People are in really rough shape, and it's only getting worse as illnesses accumulate under a decimated healthcare system and fires and floods destroy people's homes. We desperately need another New Deal to kickstart wealth equity.
But I'm just talking to myself here.
If you want to teach about any of this, I talk about general taxation with my grade 10s. I think it's important that they understand what taxes are for and where they come from. Some of them, already at that age, think taxes are just the government stealing from us. Then, with my 12s, I get into Basic Income in an assignment on How to Analyze a New Article (sneaky, eh?). Kids work through the steps using any meaty article they're interested in; Basic Income was just my example. Then I discuss Income Inequality with a bit of a note and discussion, then an exercise: several videos on an editable doc; divide them into groups to discuss and summarize the videos, and then we look at the summaries as a class. This version has some student summaries filled in.

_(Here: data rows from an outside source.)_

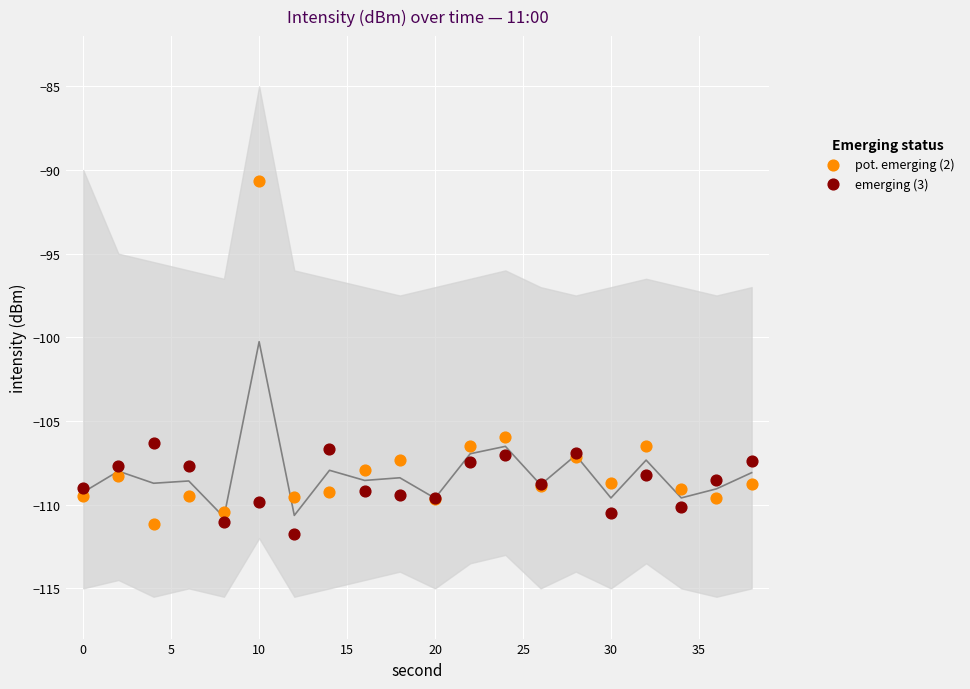

Which series has the largest Y range (max minus min)?

pot. emerging (2)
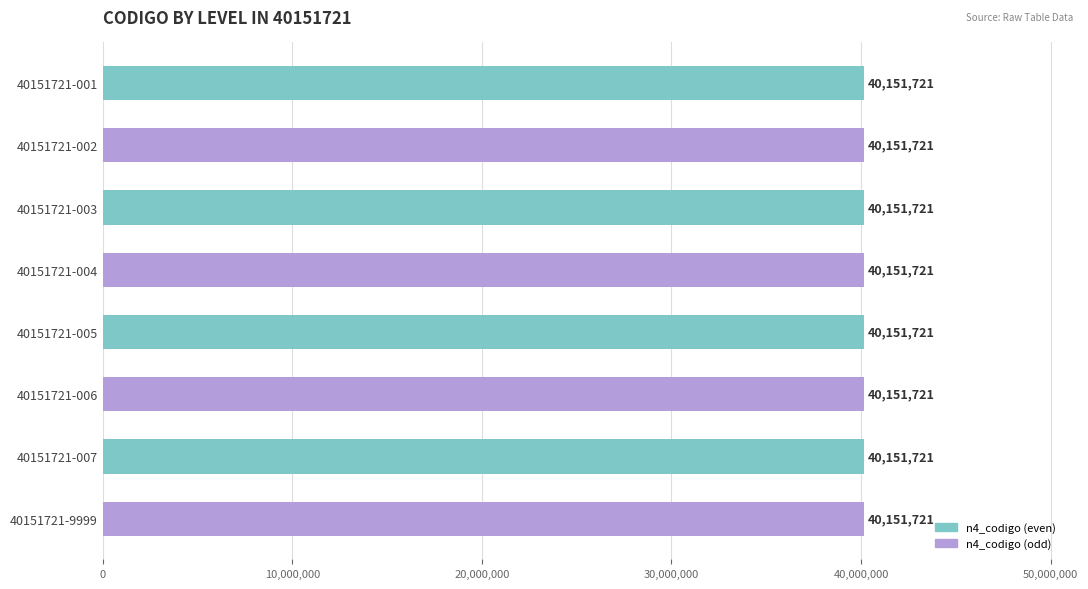

Rank the categories by n4_codigo value from highest to lowest.

40151721-001, 40151721-002, 40151721-003, 40151721-004, 40151721-005, 40151721-006, 40151721-007, 40151721-9999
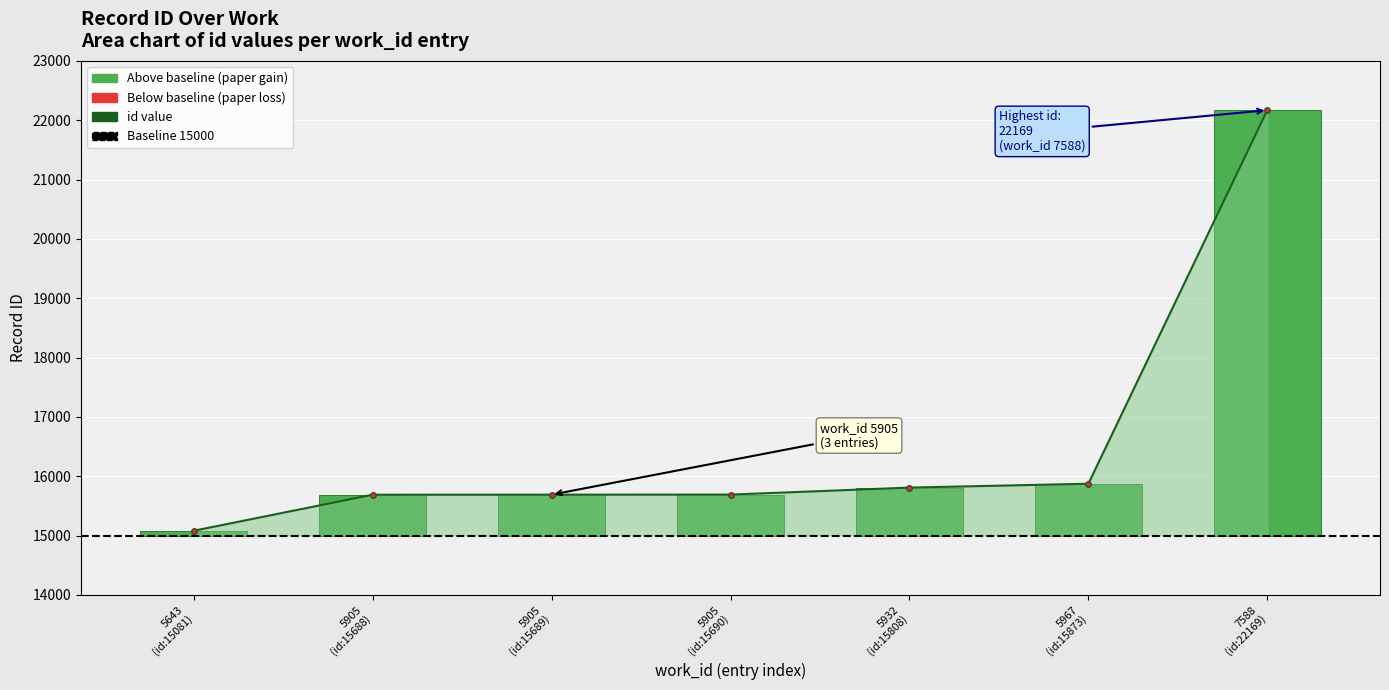

Are the bars horizontal?

No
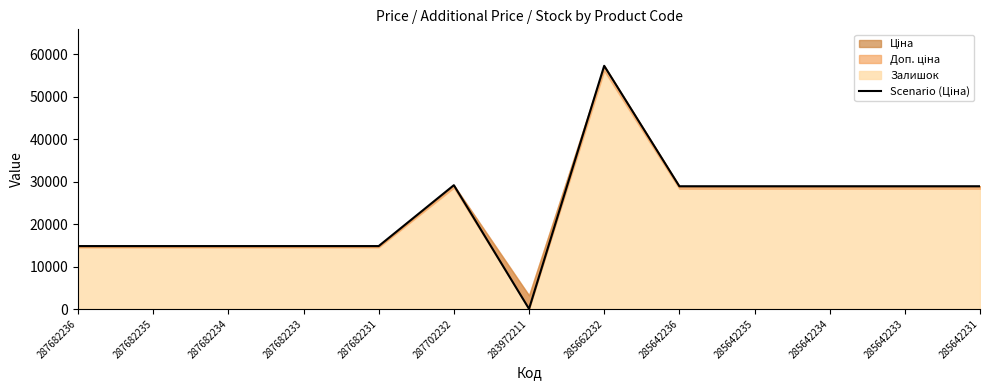

How many lines are shown in the chart?

1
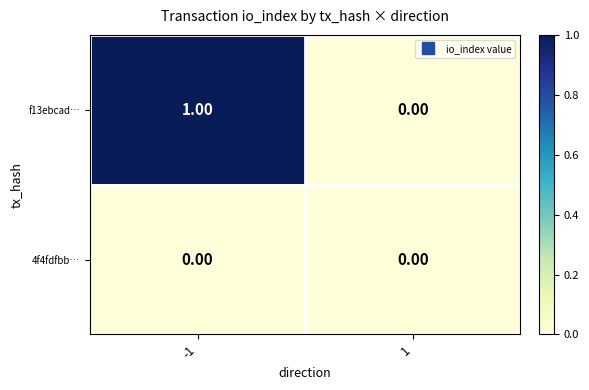

How many distinct data groups are displayed?

2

FYI, students love Hasan Minhaj, but I added that last video as an afterthought, so they didn't summarize it.
Please don't comment on my socialism. I mean, you're welcome to, but I'll just ignore it. I know I'm a socialist. I overtly want to spread wealth around more evenly distribution (not perfectly evenly, though), enough to ensure that nobody's going hungry. Why is eliminating starvation a bad thing?? Geez!